Restrictions on Transfer. Participant understands and agrees that the PRSUs may not be sold, given, transferred, assigned, pledged or otherwise hypothecated by the holder.

7.
Certificates. Certificates, transfer agent book entries or other evidence of ownership as determined by the Corporation issued in respect of the Shares shall, unless the Committee otherwise determines, be registered in the name of Participant. The stock certificate, if any, shall carry such appropriate legends, and such written instructions shall be given to the Corporation transfer agent, as may be deemed necessary or advisable by counsel to the Corporation in order to comply with the requirements of the Securities Act of 1933, any state securities laws or any other applicable laws.

8.
No Stockholder Rights. Participant will have no voting, dividend or other rights as the Corporation’s other stockholders with respect to the PRSUs or with respect to the Shares until issuance of the Shares.

9.
No Employment/Service Rights. Neither this Agreement nor the grant of the PRSUs hereby confers on Participant any right to continue in the employ or service of the Corporation or any subsidiary or interferes in any way with the right of the Corporation or any subsidiary to determine the terms of Participant’s employment or service.

10.
Entire Agreement; Terms of Plan, Interpretations. Participant acknowledges that he or she has received and reviewed a copy of the Plan. The Plan and this Agreement (including the Notice) contains the entire understanding of the parties hereto in respect of the subject matter contained herein. This Agreement together with the Plan supersedes all prior agreements and understandings between the parties hereto with respect to the subject matter hereof. This Agreement and the terms and conditions herein set forth are subject in all respects to the terms and conditions of the Plan, which shall be controlling. All interpretations or determinations of the Committee and/or the Board shall be binding and conclusive upon Participant and his legal representatives on any question arising hereunder.

11.
Compliance With Section 409A of the Code. This Award is intended to be exempt from or comply with Section 409A of the Internal Revenue Code of 1986, as amended, and shall be interpreted and construed accordingly.

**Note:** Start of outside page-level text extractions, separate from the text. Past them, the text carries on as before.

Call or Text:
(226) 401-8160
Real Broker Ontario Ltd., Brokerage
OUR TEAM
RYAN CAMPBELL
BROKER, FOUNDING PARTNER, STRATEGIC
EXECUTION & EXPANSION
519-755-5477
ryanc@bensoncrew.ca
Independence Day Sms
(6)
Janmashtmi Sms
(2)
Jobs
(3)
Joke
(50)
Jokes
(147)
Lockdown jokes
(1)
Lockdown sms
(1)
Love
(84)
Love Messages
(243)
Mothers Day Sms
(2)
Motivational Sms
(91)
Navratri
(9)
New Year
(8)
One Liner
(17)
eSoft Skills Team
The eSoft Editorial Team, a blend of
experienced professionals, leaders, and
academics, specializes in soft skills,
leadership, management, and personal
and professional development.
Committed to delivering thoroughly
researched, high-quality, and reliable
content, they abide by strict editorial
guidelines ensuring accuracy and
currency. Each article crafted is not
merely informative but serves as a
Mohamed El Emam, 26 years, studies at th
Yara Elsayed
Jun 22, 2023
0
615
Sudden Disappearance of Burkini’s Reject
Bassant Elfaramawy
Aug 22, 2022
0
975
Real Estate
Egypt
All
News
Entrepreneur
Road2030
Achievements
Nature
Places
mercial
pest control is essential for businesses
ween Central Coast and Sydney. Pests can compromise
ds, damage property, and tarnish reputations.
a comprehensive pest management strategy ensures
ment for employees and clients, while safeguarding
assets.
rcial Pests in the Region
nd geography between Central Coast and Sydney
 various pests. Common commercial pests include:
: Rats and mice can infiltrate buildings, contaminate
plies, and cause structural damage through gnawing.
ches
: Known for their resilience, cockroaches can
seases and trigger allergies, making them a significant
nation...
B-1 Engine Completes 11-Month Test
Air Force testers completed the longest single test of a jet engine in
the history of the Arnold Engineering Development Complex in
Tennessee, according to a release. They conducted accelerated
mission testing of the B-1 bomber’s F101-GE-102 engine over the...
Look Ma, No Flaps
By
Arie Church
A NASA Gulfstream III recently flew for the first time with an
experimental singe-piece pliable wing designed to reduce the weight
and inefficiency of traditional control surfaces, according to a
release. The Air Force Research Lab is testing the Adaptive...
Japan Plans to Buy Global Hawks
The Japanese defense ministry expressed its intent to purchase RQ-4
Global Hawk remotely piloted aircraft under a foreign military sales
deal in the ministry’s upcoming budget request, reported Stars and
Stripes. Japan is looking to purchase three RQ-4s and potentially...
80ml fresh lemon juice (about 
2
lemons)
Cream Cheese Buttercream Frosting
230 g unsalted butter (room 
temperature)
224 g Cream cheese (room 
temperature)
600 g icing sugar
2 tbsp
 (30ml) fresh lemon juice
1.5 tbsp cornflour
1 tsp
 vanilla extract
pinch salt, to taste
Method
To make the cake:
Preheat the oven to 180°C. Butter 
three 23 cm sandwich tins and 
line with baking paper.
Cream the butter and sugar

To the extent this Agreement provides for the Award to become vested and be settled upon the Participant’s termination of employment, the applicable Shares shall be transferred to the Participant or his or her beneficiary upon the Participant’s “separation from service,” within the meaning of Section 409A of the Code; provided that if the Participant is a “specified employee,” within the meaning of Section 409A of the Code, then to the extent the Award constitutes nonqualified deferred compensation, within the meaning of Section 409A of the Code, such Shares shall be transferred to the Participant or his or her beneficiary upon the earlier to occur of (i) the six-month anniversary of such separation from service and (ii) the date of the Participant’s death.

12.
Section 280G. The Participant agrees and acknowledges that this Agreement and the PRSUs granted hereunder are subject to the 280G cutback provisions included in the Participant's employment agreement.